Exercise: Can you echo every one of the records below word for word, keeping each line as it appears?

Segment Start: Records for this exercise

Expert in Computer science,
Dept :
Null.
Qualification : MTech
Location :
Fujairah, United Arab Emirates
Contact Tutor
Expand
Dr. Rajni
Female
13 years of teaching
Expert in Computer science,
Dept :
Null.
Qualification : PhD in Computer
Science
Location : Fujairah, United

Segment End: Records for this exercise

Response to this task:
Expert in Computer science,
Dept :
Null.
Qualification : MTech
Location :
Fujairah, United Arab Emirates
Contact Tutor
Expand
Dr. Rajni
Female
13 years of teaching
Expert in Computer science,
Dept :
Null.
Qualification : PhD in Computer
Science
Location : Fujairah, United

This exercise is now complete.